### About this task
The answer consists solely of the data below, reproduced exactly.

Provided data below:

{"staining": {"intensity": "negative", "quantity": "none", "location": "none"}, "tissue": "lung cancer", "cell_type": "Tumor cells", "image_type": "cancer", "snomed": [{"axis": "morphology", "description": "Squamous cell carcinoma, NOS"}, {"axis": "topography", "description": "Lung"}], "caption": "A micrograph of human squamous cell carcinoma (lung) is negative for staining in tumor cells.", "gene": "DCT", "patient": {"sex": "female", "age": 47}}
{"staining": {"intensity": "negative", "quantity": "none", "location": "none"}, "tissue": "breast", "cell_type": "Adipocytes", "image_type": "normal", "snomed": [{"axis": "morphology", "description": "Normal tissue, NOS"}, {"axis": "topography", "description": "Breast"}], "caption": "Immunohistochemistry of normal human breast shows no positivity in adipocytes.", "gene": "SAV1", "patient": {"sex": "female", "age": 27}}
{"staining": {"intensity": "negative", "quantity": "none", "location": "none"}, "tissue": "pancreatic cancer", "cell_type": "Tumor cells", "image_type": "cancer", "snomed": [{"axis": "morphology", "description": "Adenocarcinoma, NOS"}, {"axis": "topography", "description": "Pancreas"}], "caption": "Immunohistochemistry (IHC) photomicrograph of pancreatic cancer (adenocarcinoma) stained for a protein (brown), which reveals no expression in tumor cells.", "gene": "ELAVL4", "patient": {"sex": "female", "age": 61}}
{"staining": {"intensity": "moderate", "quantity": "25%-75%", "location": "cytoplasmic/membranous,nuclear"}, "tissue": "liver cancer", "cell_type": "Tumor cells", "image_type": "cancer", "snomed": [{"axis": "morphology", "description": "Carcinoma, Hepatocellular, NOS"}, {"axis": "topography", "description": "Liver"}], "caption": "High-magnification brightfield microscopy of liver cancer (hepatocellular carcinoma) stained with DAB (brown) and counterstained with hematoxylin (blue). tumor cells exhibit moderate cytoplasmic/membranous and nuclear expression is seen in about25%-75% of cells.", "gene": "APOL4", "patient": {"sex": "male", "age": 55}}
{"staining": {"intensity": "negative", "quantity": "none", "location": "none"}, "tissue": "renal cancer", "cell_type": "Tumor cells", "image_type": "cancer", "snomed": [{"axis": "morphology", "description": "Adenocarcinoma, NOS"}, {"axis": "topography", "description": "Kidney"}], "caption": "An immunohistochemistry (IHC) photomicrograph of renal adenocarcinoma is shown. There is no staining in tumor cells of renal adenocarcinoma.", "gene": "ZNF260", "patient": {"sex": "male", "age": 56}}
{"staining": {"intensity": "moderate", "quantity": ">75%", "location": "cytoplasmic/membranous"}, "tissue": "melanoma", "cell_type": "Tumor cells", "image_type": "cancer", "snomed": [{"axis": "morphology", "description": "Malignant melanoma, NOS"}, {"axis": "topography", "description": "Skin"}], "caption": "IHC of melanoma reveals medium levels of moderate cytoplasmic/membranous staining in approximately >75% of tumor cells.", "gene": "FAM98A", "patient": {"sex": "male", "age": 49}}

End of Provided data.

### Task response
{"staining": {"intensity": "negative", "quantity": "none", "location": "none"}, "tissue": "lung cancer", "cell_type": "Tumor cells", "image_type": "cancer", "snomed": [{"axis": "morphology", "description": "Squamous cell carcinoma, NOS"}, {"axis": "topography", "description": "Lung"}], "caption": "A micrograph of human squamous cell carcinoma (lung) is negative for staining in tumor cells.", "gene": "DCT", "patient": {"sex": "female", "age": 47}}
{"staining": {"intensity": "negative", "quantity": "none", "location": "none"}, "tissue": "breast", "cell_type": "Adipocytes", "image_type": "normal", "snomed": [{"axis": "morphology", "description": "Normal tissue, NOS"}, {"axis": "topography", "description": "Breast"}], "caption": "Immunohistochemistry of normal human breast shows no positivity in adipocytes.", "gene": "SAV1", "patient": {"sex": "female", "age": 27}}
{"staining": {"intensity": "negative", "quantity": "none", "location": "none"}, "tissue": "pancreatic cancer", "cell_type": "Tumor cells", "image_type": "cancer", "snomed": [{"axis": "morphology", "description": "Adenocarcinoma, NOS"}, {"axis": "topography", "description": "Pancreas"}], "caption": "Immunohistochemistry (IHC) photomicrograph of pancreatic cancer (adenocarcinoma) stained for a protein (brown), which reveals no expression in tumor cells.", "gene": "ELAVL4", "patient": {"sex": "female", "age": 61}}
{"staining": {"intensity": "moderate", "quantity": "25%-75%", "location": "cytoplasmic/membranous,nuclear"}, "tissue": "liver cancer", "cell_type": "Tumor cells", "image_type": "cancer", "snomed": [{"axis": "morphology", "description": "Carcinoma, Hepatocellular, NOS"}, {"axis": "topography", "description": "Liver"}], "caption": "High-magnification brightfield microscopy of liver cancer (hepatocellular carcinoma) stained with DAB (brown) and counterstained with hematoxylin (blue). tumor cells exhibit moderate cytoplasmic/membranous and nuclear expression is seen in about25%-75% of cells.", "gene": "APOL4", "patient": {"sex": "male", "age": 55}}
{"staining": {"intensity": "negative", "quantity": "none", "location": "none"}, "tissue": "renal cancer", "cell_type": "Tumor cells", "image_type": "cancer", "snomed": [{"axis": "morphology", "description": "Adenocarcinoma, NOS"}, {"axis": "topography", "description": "Kidney"}], "caption": "An immunohistochemistry (IHC) photomicrograph of renal adenocarcinoma is shown. There is no staining in tumor cells of renal adenocarcinoma.", "gene": "ZNF260", "patient": {"sex": "male", "age": 56}}
{"staining": {"intensity": "moderate", "quantity": ">75%", "location": "cytoplasmic/membranous"}, "tissue": "melanoma", "cell_type": "Tumor cells", "image_type": "cancer", "snomed": [{"axis": "morphology", "description": "Malignant melanoma, NOS"}, {"axis": "topography", "description": "Skin"}], "caption": "IHC of melanoma reveals medium levels of moderate cytoplasmic/membranous staining in approximately >75% of tumor cells.", "gene": "FAM98A", "patient": {"sex": "male", "age": 49}}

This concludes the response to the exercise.